On Fri, 2008-02-29 at 10:34 +0100, Peter Zijlstra wrote:
> On Wed, 2008-02-27 at 17:51 -0500, Kei Tokunaga wrote:
> > Hi Ingo,
> >
> > I am playing around with sched_fair and cgroup, and it seems like
> > I hit a possible bug. Could you also check if that is a bug?
> >
> > Description of behavior:
> > Start a cpu-bound task (t1), attach it to a cgroup (cgA), and let the
> > task to run for a while (e.g. several tens of seconds or a couple of
> > minutes would be adequate.) Then, start another cpu-bound task (t2)
> > and attach it to cgA in the way described in "Steps to Reproduce" section.
> > You will see t1 does not get run for a while.
> > (The tasks may not have to be cpu-bound, but it is easier to see the
> > behavior using cpu-bound tasks.)

◆ What to do:
• 1. According to the scheduler bug report, how long should the first task run before the second one is started?
• 2. Write the next part of the scheduler bug report, picking up after its final line.

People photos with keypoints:

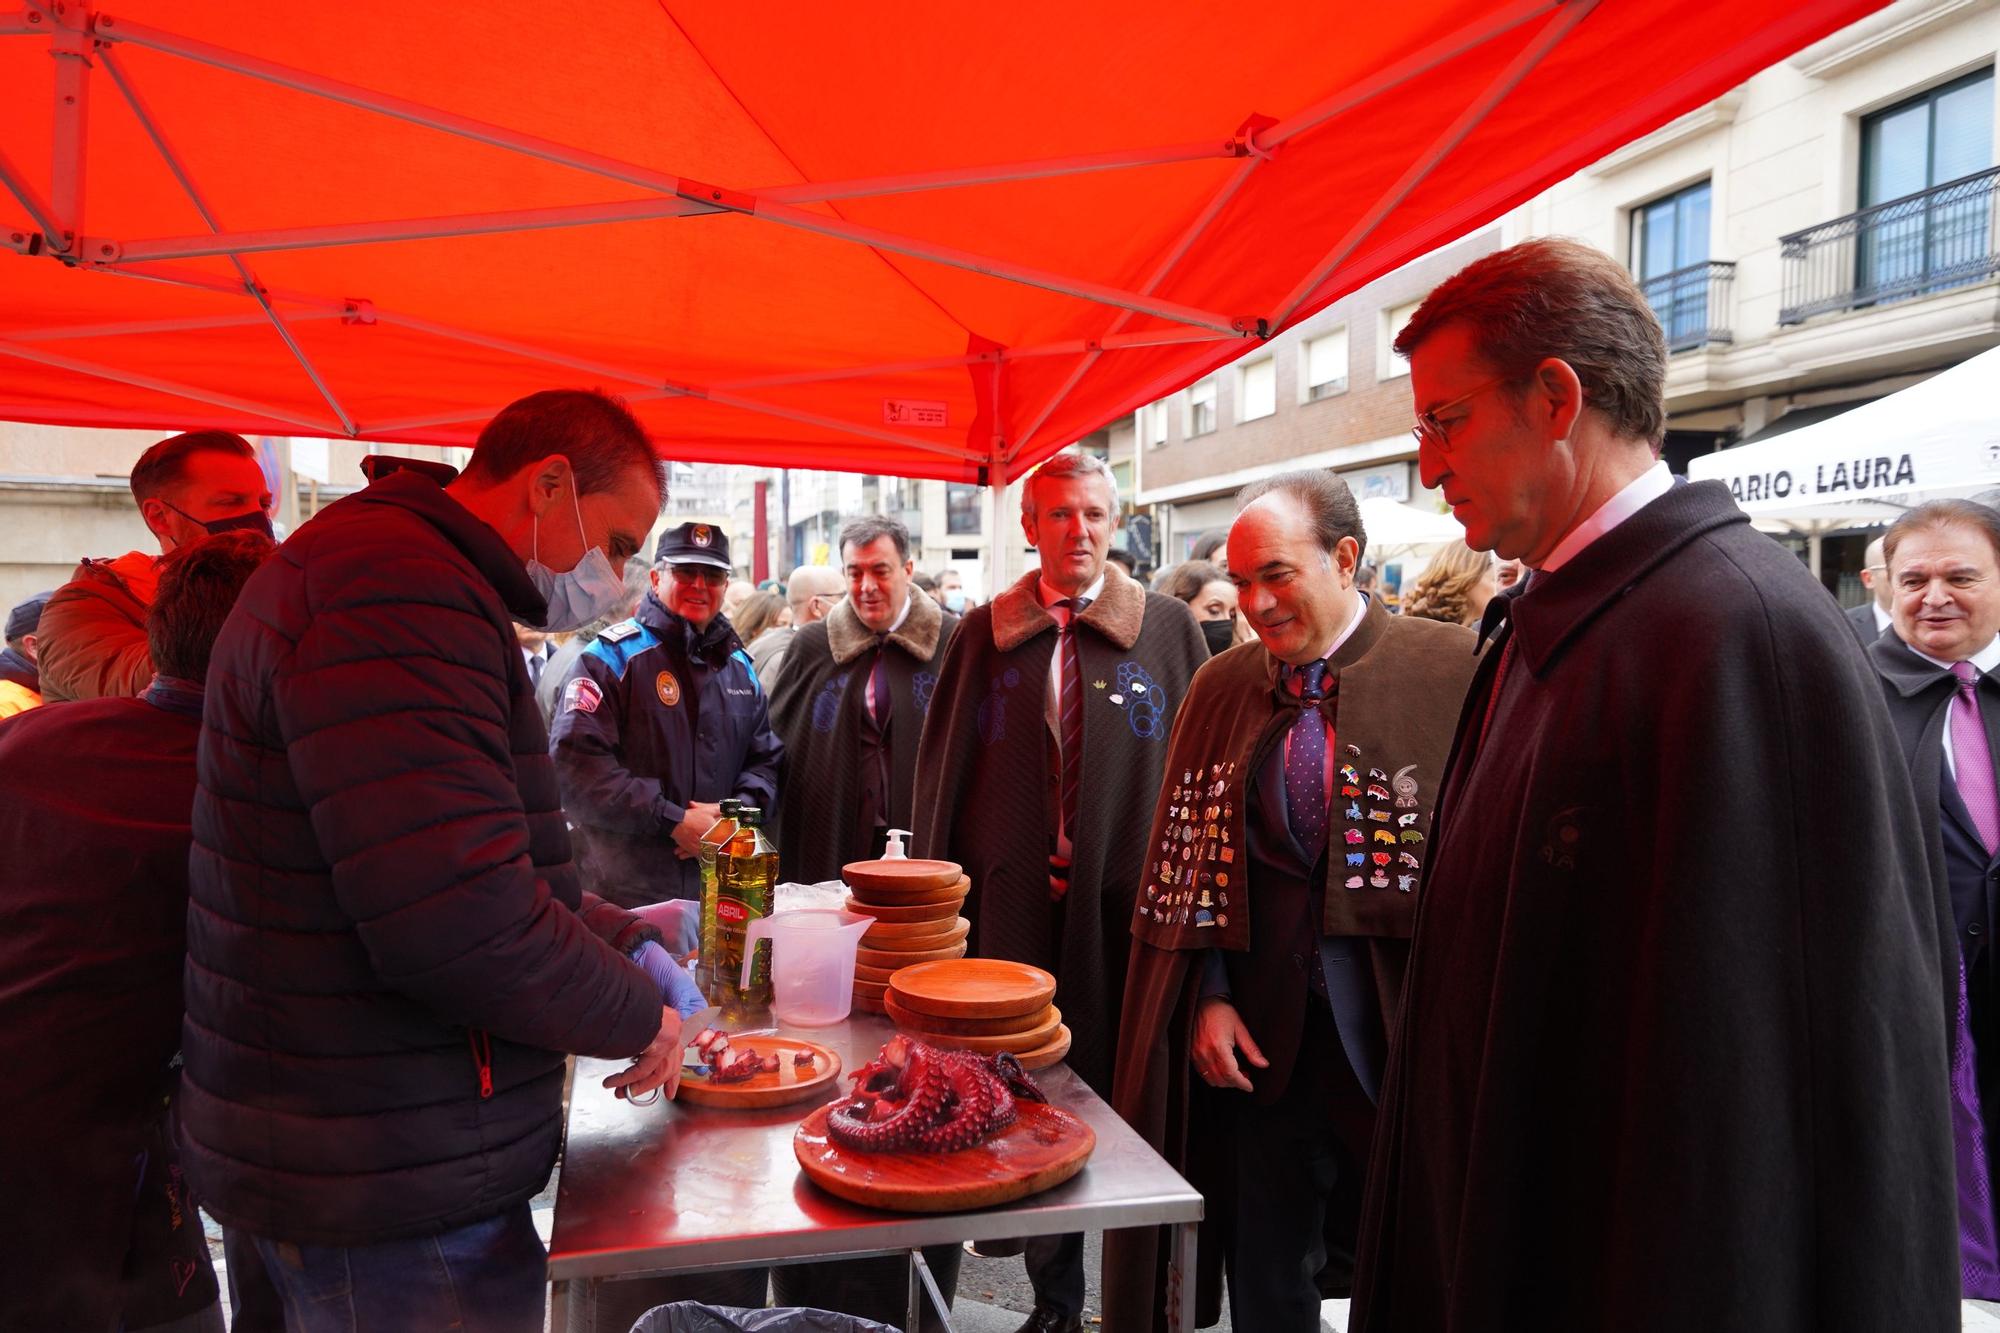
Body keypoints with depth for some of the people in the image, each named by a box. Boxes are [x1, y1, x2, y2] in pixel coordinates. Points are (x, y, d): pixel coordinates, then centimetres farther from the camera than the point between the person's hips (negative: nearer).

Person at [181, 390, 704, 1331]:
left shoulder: (399, 573, 13)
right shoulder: (395, 583, -23)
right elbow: (462, 919, -31)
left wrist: (626, 942, 8)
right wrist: (640, 1016, -14)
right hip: (393, 1188, -10)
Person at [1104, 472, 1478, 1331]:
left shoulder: (1453, 672, -9)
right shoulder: (1221, 688, 4)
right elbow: (1190, 858, 6)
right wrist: (1208, 998, -1)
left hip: (1403, 1034, -3)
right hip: (1259, 1039, 3)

◆ Responses by item number:
• 1. Several tens of seconds or a couple of minutes.

• 2.
> >
> > How reproducible:
> > Always.
> >
> > Environments where I saw the behavior:
> > 2.6.25-rc3 with resource management functions enabled on ia64 box.
> >
> > Steps to Reproduce:
> > # mkdir /dev/cgroup
> > # mount -t cgroup -ocpuset,cpu cpu /dev/cgroup
> > # mkdir /dev/cgroup/{a,b}
> > # echo 0 > /dev/cgroup/a/cpuset.cpus
> > # echo 0 > /dev/cgroup/b/cpuset.cpus
> > # echo 1 > /dev/cgroup/a/cpuset.mems
> > # echo 1 > /dev/cgroup/b/cpuset.mems
> > # echo $$ > /dev/cgroup/b/tasks
> > # ./a.out & echo $! > /dev/cgroup/a/tasks (a.out is just a for-loop program)
> > [Wait for several tens of seconds or a couple of minutes.]
> > # ./a.out2 & echo $! > /dev/cgroup/a/tasks (a.out2 is just a for-loop program)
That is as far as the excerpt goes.